La segunda parte complica la cuestión. Si hay un tipo de práctica que se ha hecho cargo de expandir los límites de lo que se puede expresar, esa ha sido la del arte. Uno podría esperar con cierta confianza que todo lo que es incomprensible para una sociedad orientada hacia la productividad o hacia la norma moral pueda ser comprendido y recibido por el arte. De eso se trata el trabajo artístico, a fin de cuentas, de hacernos comunicable lo que de otro modo sería incomprensible, y por eso es que toleramos mejor las libertades y extravagancias que no permitimos en otros dominios. Por un momento ello parece posible, por un momento parece que la extrañeza de Yeonghye será contenida por la representación que la retrata (“¿Cómo pudo salir algo así de ti?”, le pregunta otro pintor al cuñado). Luego entendemos que el artista, a medida que profundiza en su obra, cada vez piensa menos en ella y cada vez más en sí mismo, cada vez se aleja más del misterio que ella representa para acercarse a su propio deseo. Esta parte está lejos de la denuncia, me parece, y se acerca más a una tragedia cultural. 

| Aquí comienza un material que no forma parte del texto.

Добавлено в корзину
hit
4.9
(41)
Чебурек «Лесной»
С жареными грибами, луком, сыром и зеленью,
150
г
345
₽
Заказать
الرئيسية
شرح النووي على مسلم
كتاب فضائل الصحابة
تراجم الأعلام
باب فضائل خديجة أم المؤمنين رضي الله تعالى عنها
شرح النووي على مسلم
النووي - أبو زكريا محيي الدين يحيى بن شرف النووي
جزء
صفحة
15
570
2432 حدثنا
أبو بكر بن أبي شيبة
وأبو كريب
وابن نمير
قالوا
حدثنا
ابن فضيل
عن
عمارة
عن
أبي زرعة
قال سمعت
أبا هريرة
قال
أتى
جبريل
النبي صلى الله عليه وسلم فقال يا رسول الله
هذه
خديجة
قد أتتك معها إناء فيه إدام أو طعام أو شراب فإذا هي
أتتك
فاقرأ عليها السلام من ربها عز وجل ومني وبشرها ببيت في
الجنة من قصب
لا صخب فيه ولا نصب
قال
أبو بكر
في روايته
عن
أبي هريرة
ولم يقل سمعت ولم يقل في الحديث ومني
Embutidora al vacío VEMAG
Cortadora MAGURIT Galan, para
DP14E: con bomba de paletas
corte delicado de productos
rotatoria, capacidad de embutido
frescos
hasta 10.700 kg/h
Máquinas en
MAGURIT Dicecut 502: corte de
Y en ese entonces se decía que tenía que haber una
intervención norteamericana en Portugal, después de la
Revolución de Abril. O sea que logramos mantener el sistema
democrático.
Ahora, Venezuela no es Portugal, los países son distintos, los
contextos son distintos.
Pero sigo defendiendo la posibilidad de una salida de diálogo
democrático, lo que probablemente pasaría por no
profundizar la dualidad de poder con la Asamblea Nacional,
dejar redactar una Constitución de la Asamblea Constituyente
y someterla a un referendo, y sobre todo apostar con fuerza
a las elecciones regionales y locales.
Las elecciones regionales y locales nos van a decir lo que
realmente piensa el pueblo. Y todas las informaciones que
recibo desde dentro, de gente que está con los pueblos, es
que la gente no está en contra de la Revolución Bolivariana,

La tercera parte podría desmentir a las dos anteriores. Tal vez el verdadero amor, el amor de una hermana, sea la llave que permita abrir el misterio. Sin deseo y sin interés, liberada de las reglas que imponen las conveniencias sociales, quizá ella pueda, por fin, comprenderla. Sin ánimo de adelantar el final de la novela, podemos adivinar la respuesta. El pozo vertiginoso de Yeonghye arrastra a la hermana que podríamos llamar sana, y lo que pareció primero un alegato político y luego la constatación de la imposibilidad del arte se convierte finalmente, eso creo o quiero suponer, en una afirmación triste sobre la naturaleza misma del ser humano, condenado a la incomunicación y la soledad, al insuperable malentendido. 

La verdad es que las distancias entre el mundo de Han Kang y el nuestro, aquí en las riberas del Mapocho, son tan grandes que solo puedo hablar en la modalidad de la hipótesis. Es que leer La vegetariana desde Chile pone en juego las propias premisas de una literatura mundial. Aquello que hace posible que leamos esta novela, la traducción y el Premio Nobel que le fue concedido a su autora, se basan en la universal comunicabilidad de las obras de arte. Aquello que trato de leer en La vegetariana es justamente lo contrario, y quizá por eso mismo, por contradictorio, se sostiene. No podemos entendernos ni siquiera entre quienes mejor podrían leernos (nuestra familia, el arte, nuestros amores más queridos), y sin embargo el único modo en que podemos vivir juntos debe ocurrir a través y a pesar del malentendido.